# Sony vaio CB35 1080p vs Dell XPS 15 FHD B+RGLED 1080p



## siddharth.saiyan343 (Feb 12, 2012)

Which is better?


----------



## MyGeekTips (Feb 12, 2012)

Well, I heard somewhere that dell have a better display but I don't know as I don't compared it. You may ask *dashing.sujay*, he have a cb35 1080p. Both display are good enough so no need to compare it.


----------



## randomuser111 (Feb 12, 2012)

The XPS screen is better as it has better color reproduction and brightness is also slightly better. Contrast is similar on both.


----------



## Niilesh (Feb 12, 2012)

See the display section

Review Dell XPS 15 Notebook (i5-2410M & GT 540M) - Notebookcheck.net Reviews

Review Sony Vaio VPC-CB2S1E/B Notebook - Notebookcheck.net Reviews

Acc. to me Dell has better display


----------



## dashing.sujay (Feb 12, 2012)

Driving on 99 and 100 doesn't makes a difference (apart from making century, which we don't have to do here), isn't it?

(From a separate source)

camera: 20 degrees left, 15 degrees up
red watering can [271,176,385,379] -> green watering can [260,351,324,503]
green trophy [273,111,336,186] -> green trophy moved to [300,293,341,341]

I hope you guys get it 

@OP- Do mention that this poll is for your buying purpose or just like this? If for buying, we can mention the +/- points for each.


----------



## MyGeekTips (Feb 12, 2012)

dashing.sujay said:


> Driving on 99 and 100 doesn't makes a difference (apart from making century, which we don't have to do here), isn't it? I hope you guys get it



this.


----------



## Niilesh (Feb 12, 2012)

dashing.sujay said:


> Driving on 99 and 100 doesn't makes a difference (apart from making century, which we don't have to do here), isn't it? I hope you guys get it


Was going to say that but felt too lazy 
I thought since OP has not mentioned his need so will just reply accordingly


----------